Eligió una mesa al fondo. Dos borrachos se abrazaban en la barra. En la única mesa ocupada había dos mujeres. Hacia las cuatro se soltó un aguacero mayor. Las paredes eran de color verde pistache, pintarrajeadas. En el piso abundaban las colillas de cigarro. Las mujeres tenían cara de no haber tenido suerte la noche anterior. El colorete se les había corrido hasta los cachetes. Los cabellos revueltos hacían pensar en un espectáculo de circo macabro, para perversos. Tenían en su mesa un tarrón de pulque a punto de acabarse. Empezaron a llorar. Intentaron brindar pero no pudieron. Clemente las miró como si no tuviera otra cosa que hacer. Él igual estaba borracho. El cantinero veía al pintor, le llamaron la atención sus ojos potentes.

«La Casa del llanto.» Atrás de las sombras de las carcajadas, las caras tristes de las mujeres. Tu rostro desolado, no intentando sonreír. En ese momento no sabe que las imágenes de las que se está apropiando, que habrán de convertirse en dibujos y acuarelas, formarán parte de su primera exposición, que se va a celebrar en una librería llamada “Biblos”, en mil novecientos diesiséis.

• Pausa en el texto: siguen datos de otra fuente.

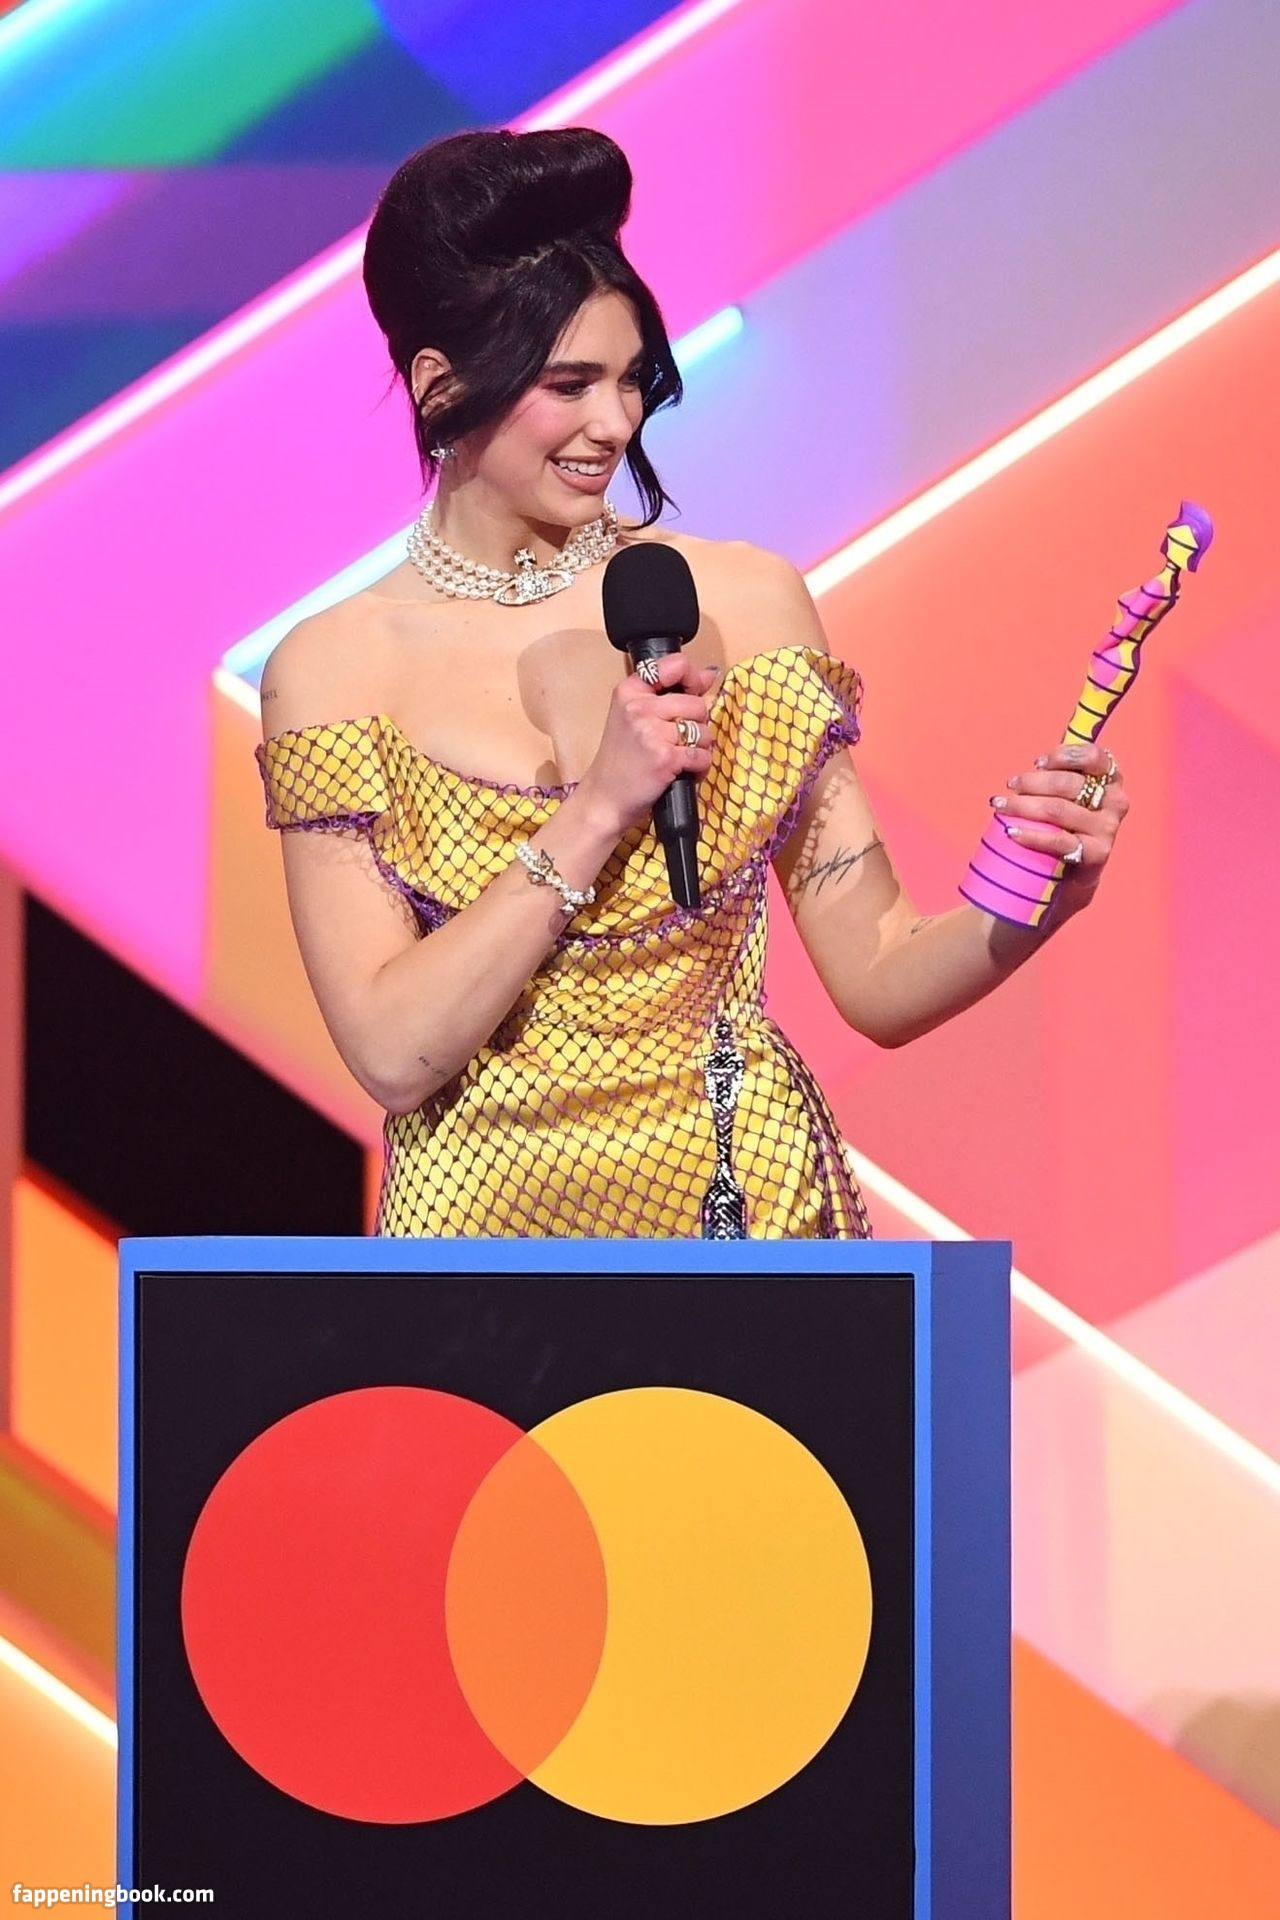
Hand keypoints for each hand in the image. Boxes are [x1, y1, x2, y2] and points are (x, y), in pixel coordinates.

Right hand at [577, 652, 717, 836]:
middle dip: (696, 724)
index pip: (676, 665)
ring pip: (703, 731)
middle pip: (697, 703)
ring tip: (678, 758)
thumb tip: (709, 674)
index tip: (691, 693)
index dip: (692, 679)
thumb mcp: (631, 717)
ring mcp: (652, 733)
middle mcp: (639, 708)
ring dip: (699, 748)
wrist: (604, 799)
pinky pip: (703, 756)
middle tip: (676, 740)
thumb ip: (667, 693)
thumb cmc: (621, 761)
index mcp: (629, 692)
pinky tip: (683, 772)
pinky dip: (699, 768)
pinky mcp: (665, 758)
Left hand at [989, 741, 1129, 917]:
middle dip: (1033, 782)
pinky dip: (1030, 835)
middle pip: (1069, 783)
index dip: (1063, 755)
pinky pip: (1057, 840)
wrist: (1074, 871)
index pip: (1093, 757)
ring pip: (1058, 809)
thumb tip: (1036, 764)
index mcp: (1111, 780)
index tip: (1038, 763)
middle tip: (1011, 785)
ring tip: (1001, 805)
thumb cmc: (1066, 824)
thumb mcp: (1068, 796)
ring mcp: (1107, 828)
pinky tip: (1011, 832)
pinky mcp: (1096, 853)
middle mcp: (1115, 801)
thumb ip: (1059, 774)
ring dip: (1023, 805)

Las mujeres ya no dicen nada, puros ayes que se convierten en suspiros. Clemente apretó el vaso con su mano, como si quisiera romperlo. Dio otro trago.

—Se acabó la fiesta, mujeres. Sus clientes fantasmas ya no llegaron. Pa fuera ¡órale! —gritó el cantinero.

«La Casa del llanto.» Le dieron ganas de pintar. Siguió lloviendo. Las mujeres intentaron protegerse de la lluvia con un cartón que tomaron de la entrada.